The book opens a few weeks before Christmas. Leigh Fermor has a berth on a Dutch merchant ship sailing back down the Thames to cross to Holland and this is the first leg of his immense journey. There is an almighty deluge and a biting wind. We are plunged straight into his extraordinary descriptive prose:

‘Sheltering under the Curson St arch of Shepherd Market, we found a taxi at last. In Half Moon St all collars were up. A thousand glistening umbrellas were tilted over a thousand bowler hats in Piccadilly; the Jermyn St shops, distorted by streaming water, had become a submarine arcade; and the clubmen of Pall Mall, with china tea and anchovy toast in mind, were scuttling for sanctuary up the steps of their clubs. Blown askew, the Trafalgar Square fountains twirled like mops…’

And so it continues, an endless procession of images that stay in the mind for ever – a torrent of sensuous prose, medieval history, myth, legend, architectural detail, cultural speculation and impassioned observation, growing only richer and more complex as his surroundings and experiences become stranger, more exotic. 
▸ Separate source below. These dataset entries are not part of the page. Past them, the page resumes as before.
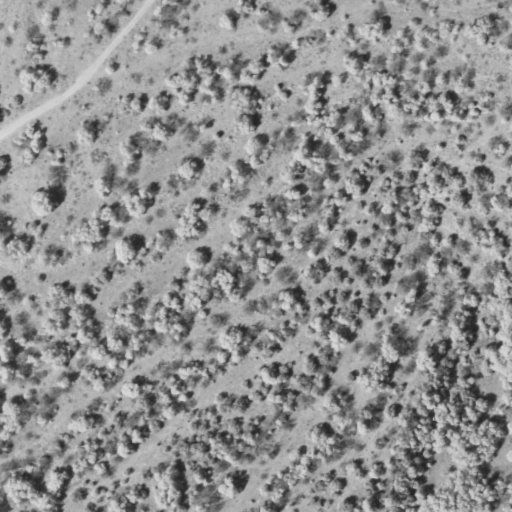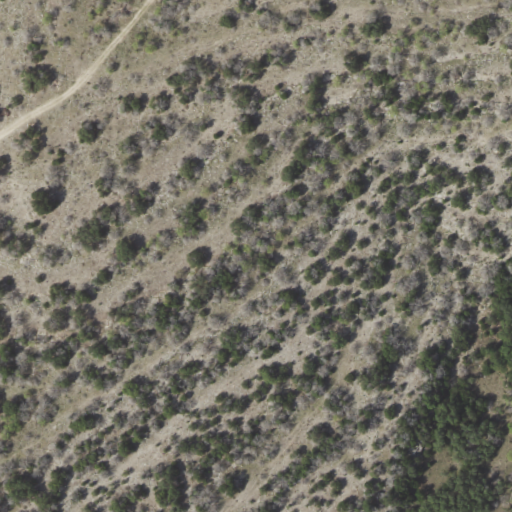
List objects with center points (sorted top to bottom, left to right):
road: (76, 64)
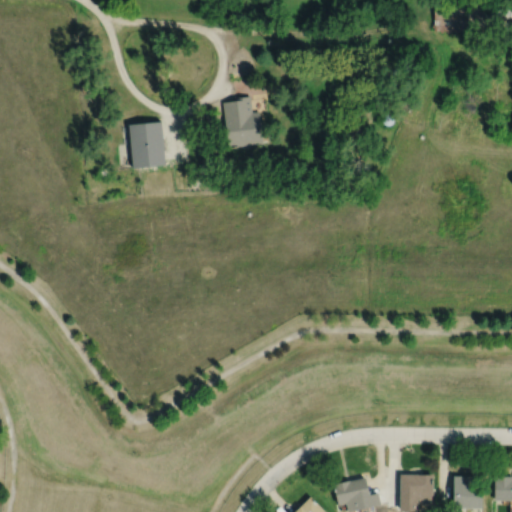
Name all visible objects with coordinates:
road: (91, 5)
building: (472, 15)
building: (455, 17)
road: (302, 33)
road: (212, 92)
building: (387, 119)
building: (239, 121)
building: (241, 123)
building: (353, 125)
building: (91, 142)
building: (145, 143)
building: (146, 144)
building: (23, 152)
building: (104, 172)
building: (107, 265)
road: (219, 376)
road: (233, 433)
road: (363, 434)
street lamp: (487, 446)
road: (11, 453)
road: (230, 481)
building: (503, 487)
building: (502, 488)
building: (414, 489)
building: (413, 490)
building: (464, 491)
building: (464, 492)
building: (352, 493)
building: (354, 493)
park: (63, 498)
building: (307, 506)
building: (308, 506)
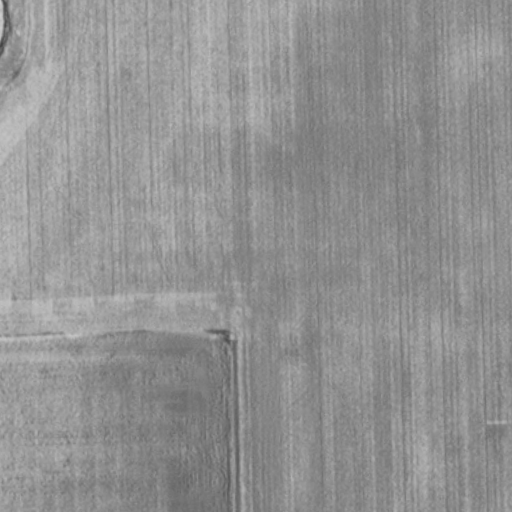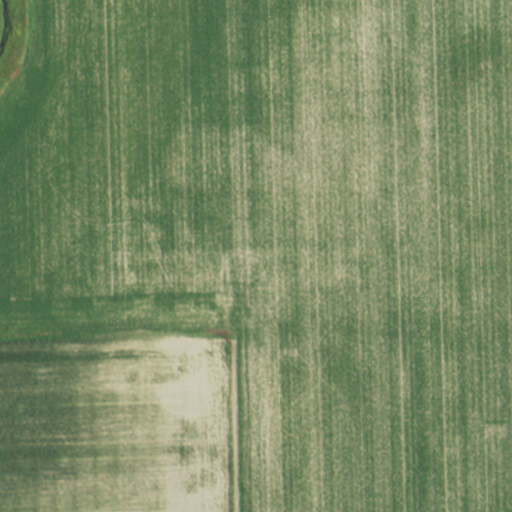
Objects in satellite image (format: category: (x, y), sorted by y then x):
crop: (284, 226)
crop: (114, 422)
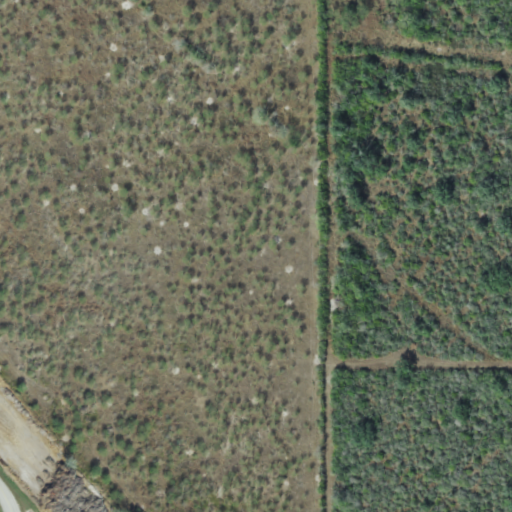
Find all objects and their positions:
road: (6, 499)
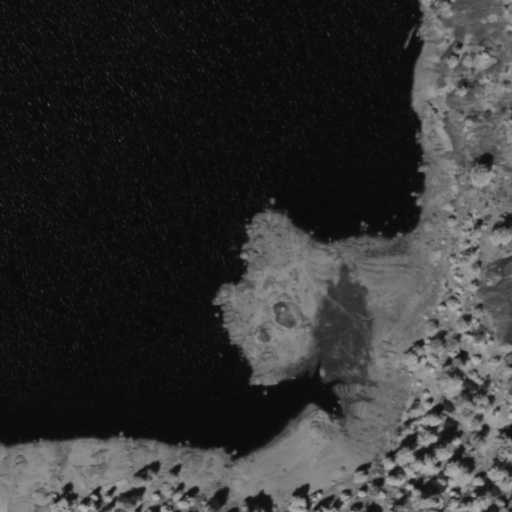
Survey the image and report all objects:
pier: (292, 459)
pier: (248, 488)
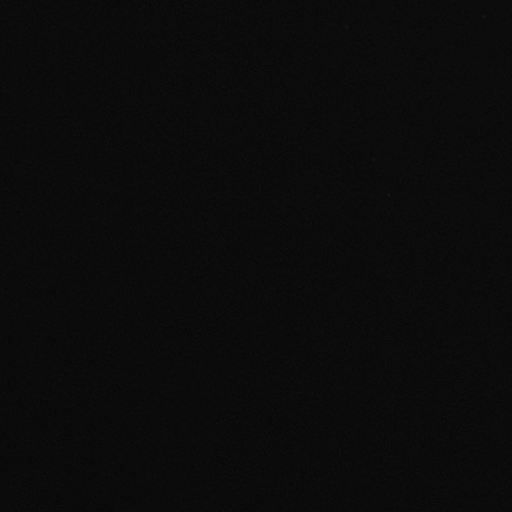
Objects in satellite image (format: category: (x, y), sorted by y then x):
wastewater plant: (256, 256)
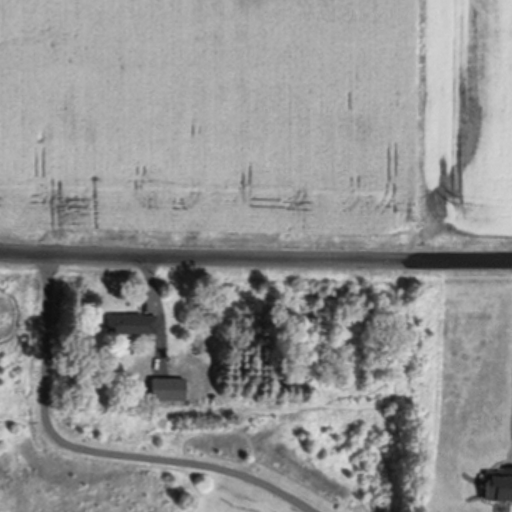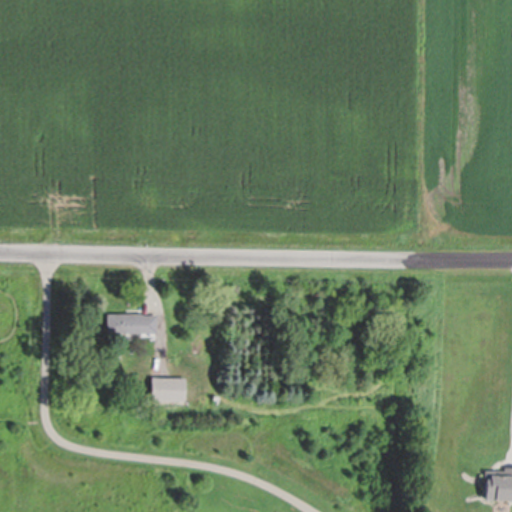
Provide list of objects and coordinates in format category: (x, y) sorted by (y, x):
crop: (256, 108)
road: (255, 254)
building: (131, 322)
building: (130, 324)
building: (157, 393)
building: (157, 396)
road: (95, 449)
building: (499, 483)
building: (498, 485)
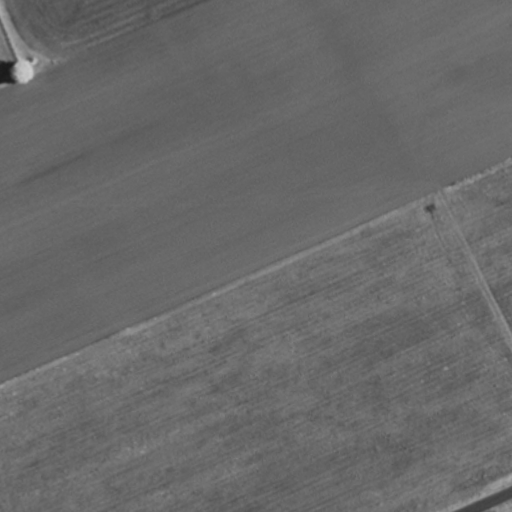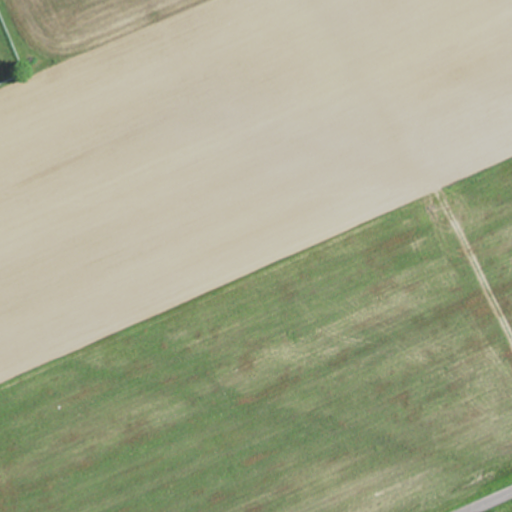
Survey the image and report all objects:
road: (488, 501)
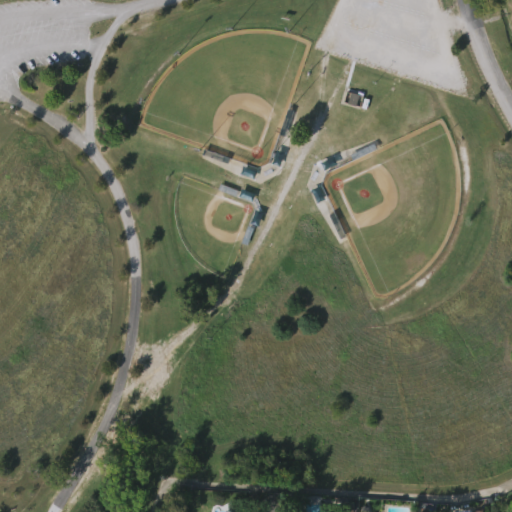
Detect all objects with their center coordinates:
road: (137, 3)
road: (16, 16)
parking lot: (42, 33)
road: (57, 36)
parking lot: (393, 38)
road: (363, 41)
road: (73, 44)
road: (481, 61)
park: (227, 94)
road: (48, 120)
park: (395, 204)
park: (211, 223)
road: (134, 240)
park: (254, 248)
road: (62, 496)
building: (270, 502)
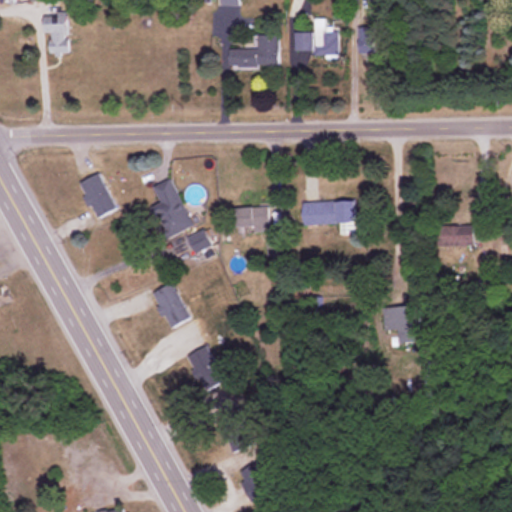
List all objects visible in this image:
building: (230, 3)
building: (58, 32)
building: (366, 39)
building: (317, 41)
building: (258, 54)
road: (41, 55)
road: (256, 130)
building: (98, 196)
building: (173, 209)
building: (330, 213)
building: (254, 218)
building: (454, 235)
building: (202, 240)
building: (3, 296)
building: (171, 306)
road: (92, 343)
building: (206, 369)
building: (236, 431)
building: (259, 486)
building: (121, 510)
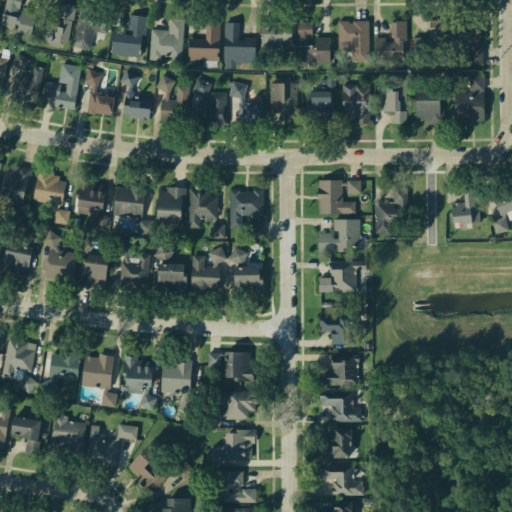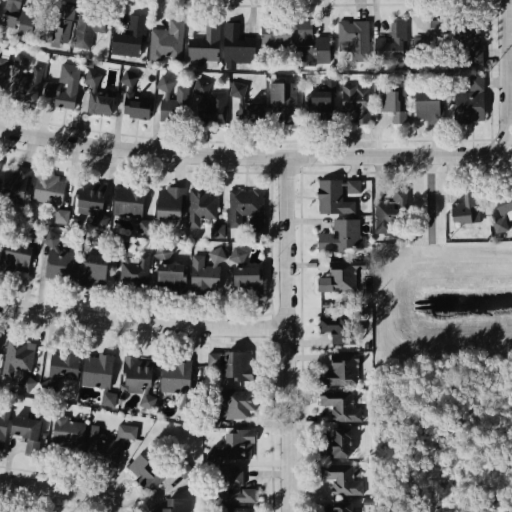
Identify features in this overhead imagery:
building: (0, 4)
building: (11, 13)
building: (16, 16)
building: (26, 24)
building: (58, 26)
building: (89, 28)
building: (54, 29)
building: (464, 31)
building: (274, 35)
building: (432, 36)
building: (124, 37)
building: (86, 38)
building: (130, 38)
building: (354, 39)
building: (162, 41)
building: (168, 41)
building: (366, 43)
building: (199, 44)
building: (393, 45)
building: (206, 46)
building: (312, 46)
building: (470, 46)
building: (238, 47)
building: (311, 47)
building: (426, 47)
building: (238, 48)
building: (476, 55)
building: (2, 69)
building: (2, 69)
building: (21, 81)
building: (26, 81)
building: (167, 85)
building: (65, 86)
building: (202, 86)
building: (69, 88)
building: (167, 92)
building: (100, 94)
building: (204, 94)
building: (280, 95)
building: (99, 96)
building: (134, 99)
building: (133, 100)
building: (284, 100)
building: (323, 100)
building: (316, 101)
building: (357, 102)
building: (394, 102)
building: (470, 102)
building: (175, 103)
building: (357, 103)
building: (392, 103)
building: (474, 104)
building: (428, 106)
building: (246, 107)
building: (428, 108)
building: (213, 109)
road: (506, 139)
road: (249, 156)
building: (0, 164)
building: (16, 183)
building: (353, 186)
building: (49, 188)
building: (47, 193)
building: (85, 196)
building: (333, 198)
building: (339, 199)
building: (92, 201)
building: (504, 201)
building: (164, 202)
building: (124, 203)
building: (170, 203)
building: (199, 203)
building: (131, 205)
building: (245, 205)
building: (201, 206)
building: (471, 207)
building: (466, 208)
building: (436, 209)
building: (244, 210)
building: (390, 211)
building: (502, 213)
building: (398, 215)
building: (61, 216)
building: (500, 225)
building: (256, 227)
building: (217, 229)
building: (341, 236)
building: (344, 238)
building: (163, 253)
building: (238, 255)
building: (16, 258)
building: (59, 259)
building: (20, 260)
building: (60, 262)
building: (134, 266)
building: (94, 269)
building: (97, 273)
building: (205, 275)
building: (341, 276)
building: (171, 277)
building: (135, 279)
building: (342, 279)
building: (249, 280)
building: (171, 283)
building: (208, 284)
building: (249, 285)
road: (145, 322)
building: (340, 330)
building: (342, 331)
road: (293, 334)
building: (20, 358)
building: (215, 359)
building: (19, 363)
building: (64, 365)
building: (239, 365)
building: (235, 367)
building: (341, 371)
building: (343, 372)
building: (64, 373)
building: (100, 373)
building: (100, 376)
building: (138, 376)
building: (176, 377)
building: (187, 378)
building: (138, 379)
building: (239, 403)
building: (341, 405)
building: (342, 405)
building: (239, 407)
building: (3, 421)
building: (3, 426)
building: (68, 432)
building: (29, 433)
building: (26, 436)
building: (71, 437)
building: (108, 443)
building: (239, 443)
building: (244, 445)
building: (338, 445)
building: (337, 447)
building: (108, 451)
building: (216, 454)
building: (146, 469)
building: (143, 472)
building: (343, 479)
building: (343, 479)
building: (232, 487)
road: (62, 488)
building: (235, 490)
building: (171, 504)
building: (177, 505)
building: (342, 506)
building: (339, 507)
building: (235, 509)
building: (235, 509)
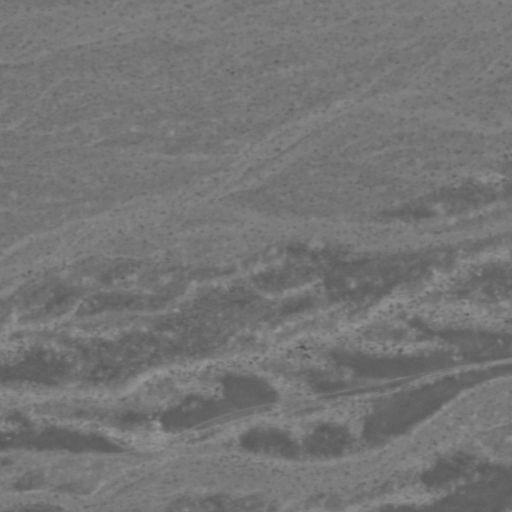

It may well be that he is best read in relatively small doses. For instance, the leave-taking from London, arrival in Holland, his passage through the low countries and his first sight of Germany – the first three chapters, roughly 70-odd pages – I have read over and over, simply for the pleasure of revisiting the prose, which has always struck me as at its freshest and most accomplished in these opening scenes. But like all feasts, too much can quite quickly become exhausting, so I read him slowly, relishing the familiar and marvelling at the new things I find with each reading, and then I set him aside for a while. I think one of the greatest things about the first two books in this sequence – I have never read the third for fear that it may merely be a ragbag of not-quite-finished jottings that would have been better left unpublished – is how perfectly they lend themselves to this kind of episodic reading.

As someone who doesn’t really read ‘travel books’, I can’t altogether explain the fascination of A Time of Gifts. I think first and most importantly,  it is the wonderful prose; second, it is Leigh Fermor’s enthusiasm and passion; and third, it is the fact that we read it knowing that much of what is being described was within just a very few years reduced to rubble. This should make it unbearably sad but I think we are buoyed along by Patrick Leigh Fermor’s unquenchable curiosity and energy. Also important – but again, I am not entirely sure how – is the fact that what we are reading, despite its apparent contemporaneity, is a memory that has been more than forty years in the making.

There is what looks like a nice and quite recent John Murray paperback edition of A Time of Gifts and most if not all of Leigh Fermor’s earlier books seem to be in print. Sadly, the more recent John Murray edition seems to have replaced the one pictured with the lovely John Craxton cover but you can still find plenty of copies secondhand.